See reference/schema.md → How scenes are chosen and
reference/import-format.md → Ordering.
- Buffer flaky presence. Occupancy/presence sensors lose still or sleeping
people and jitter on entry — never let one dropout flip a scene. Put a
for:
buffer on "vacant → off", hold uncertain windows with a no-op blocker, and anchor
on a steadier proxy (a bed sensor, a light's own state) where you can. A
for:-gated vacancy gate also misfires for its first for after a Home Assistant
restart — guard it with a blocker. See reference/conditions-cookbook.md →
Patterns.
- Keep
mode: merge and reuse the exact scene name when fixing, so you
upsert rather than duplicate.
- Always end by telling the user to import via the panel's Import view — you
do not apply anything yourself.
After authoring or fixing — help improve this pack
These reference docs grow from real sessions. As a session wraps up, do a quick
self-check and, if warranted, offer (never auto-file) to capture what you
learned:
- Did we hit a pack gap? A trap, a missing pattern, or a wrong assumption the
reference docs could have prevented. (Your own mistake counts only if a doc
line would have stopped it — e.g. flagging a load-bearing trigger atom as dead
code, or guessing a slugified
script.* id.)
- Apply a high bar so this stays signal, not noise. Capture only when the
learning is (a) general — about Ambience's model or a reusable idiom, not
this user's specific config; (b) not already covered in the reference docs;
and (c) something that would actually have changed the outcome.

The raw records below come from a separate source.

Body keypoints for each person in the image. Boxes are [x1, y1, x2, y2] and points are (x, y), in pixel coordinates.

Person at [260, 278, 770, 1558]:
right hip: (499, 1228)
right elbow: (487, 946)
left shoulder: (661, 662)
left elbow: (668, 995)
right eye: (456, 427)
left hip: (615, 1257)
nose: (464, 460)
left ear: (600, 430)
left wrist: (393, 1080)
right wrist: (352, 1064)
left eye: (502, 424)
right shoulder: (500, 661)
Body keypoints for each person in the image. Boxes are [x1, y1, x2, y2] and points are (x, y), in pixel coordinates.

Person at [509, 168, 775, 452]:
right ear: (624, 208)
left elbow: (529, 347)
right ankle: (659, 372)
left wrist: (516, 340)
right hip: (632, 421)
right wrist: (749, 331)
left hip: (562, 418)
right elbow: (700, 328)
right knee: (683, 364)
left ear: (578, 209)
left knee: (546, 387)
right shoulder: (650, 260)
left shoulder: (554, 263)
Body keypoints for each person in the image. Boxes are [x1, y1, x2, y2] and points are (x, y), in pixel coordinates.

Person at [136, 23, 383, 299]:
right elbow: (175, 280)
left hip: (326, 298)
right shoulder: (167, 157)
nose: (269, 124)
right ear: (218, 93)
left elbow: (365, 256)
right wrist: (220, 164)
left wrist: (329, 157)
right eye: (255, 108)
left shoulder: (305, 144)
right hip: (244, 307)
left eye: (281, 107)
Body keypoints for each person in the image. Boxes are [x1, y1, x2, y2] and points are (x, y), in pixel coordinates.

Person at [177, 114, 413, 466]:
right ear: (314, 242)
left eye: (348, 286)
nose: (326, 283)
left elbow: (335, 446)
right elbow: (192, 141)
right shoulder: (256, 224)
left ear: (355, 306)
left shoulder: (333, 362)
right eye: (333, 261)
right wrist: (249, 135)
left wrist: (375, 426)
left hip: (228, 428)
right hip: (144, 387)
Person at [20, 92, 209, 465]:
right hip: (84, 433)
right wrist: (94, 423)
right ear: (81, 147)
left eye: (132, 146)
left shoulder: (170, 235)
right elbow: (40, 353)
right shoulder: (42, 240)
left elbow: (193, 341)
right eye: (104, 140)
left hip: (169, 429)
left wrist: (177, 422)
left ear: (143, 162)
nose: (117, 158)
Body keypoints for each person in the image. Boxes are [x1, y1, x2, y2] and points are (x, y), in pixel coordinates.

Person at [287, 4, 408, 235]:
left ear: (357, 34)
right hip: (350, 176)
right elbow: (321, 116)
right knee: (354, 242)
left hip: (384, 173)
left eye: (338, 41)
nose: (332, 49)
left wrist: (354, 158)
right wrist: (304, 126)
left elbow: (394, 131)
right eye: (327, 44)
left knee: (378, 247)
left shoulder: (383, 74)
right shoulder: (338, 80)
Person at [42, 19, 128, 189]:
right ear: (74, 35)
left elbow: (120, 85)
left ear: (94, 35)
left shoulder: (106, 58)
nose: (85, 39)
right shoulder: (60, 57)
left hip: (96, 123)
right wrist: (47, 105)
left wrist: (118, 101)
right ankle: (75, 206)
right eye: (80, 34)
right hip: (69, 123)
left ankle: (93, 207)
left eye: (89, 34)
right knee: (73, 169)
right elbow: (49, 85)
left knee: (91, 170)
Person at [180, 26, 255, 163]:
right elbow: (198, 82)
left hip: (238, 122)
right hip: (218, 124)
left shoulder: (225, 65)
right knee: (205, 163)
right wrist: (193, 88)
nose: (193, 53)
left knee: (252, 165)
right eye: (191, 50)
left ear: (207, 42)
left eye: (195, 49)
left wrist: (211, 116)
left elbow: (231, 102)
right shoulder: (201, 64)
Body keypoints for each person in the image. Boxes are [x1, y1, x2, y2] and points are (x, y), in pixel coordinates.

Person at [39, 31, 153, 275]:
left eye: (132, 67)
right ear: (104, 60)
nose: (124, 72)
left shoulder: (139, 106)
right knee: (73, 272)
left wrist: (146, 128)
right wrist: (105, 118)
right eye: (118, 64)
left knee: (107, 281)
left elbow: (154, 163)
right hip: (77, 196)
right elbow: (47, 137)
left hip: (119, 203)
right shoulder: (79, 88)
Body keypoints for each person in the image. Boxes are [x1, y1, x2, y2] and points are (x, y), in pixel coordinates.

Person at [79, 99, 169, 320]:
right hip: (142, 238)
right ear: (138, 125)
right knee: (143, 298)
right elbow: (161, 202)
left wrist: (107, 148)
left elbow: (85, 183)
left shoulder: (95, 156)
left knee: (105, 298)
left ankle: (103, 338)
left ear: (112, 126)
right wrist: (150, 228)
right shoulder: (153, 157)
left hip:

- If it clears the bar, distil it to 1–3 sentences and offer to open an issue
or a small PR. Learnings belong in the canonical source —
docs/developers/ai-authoring/ in the Ambience repo, which regenerates these
reference/ copies via make ai-docs — not the per-user AI bundle, which is
regenerated on every download and can't be added to.
- The user decides. If nothing clears the bar, say nothing and end the session
normally — don't manufacture a "learning" to file.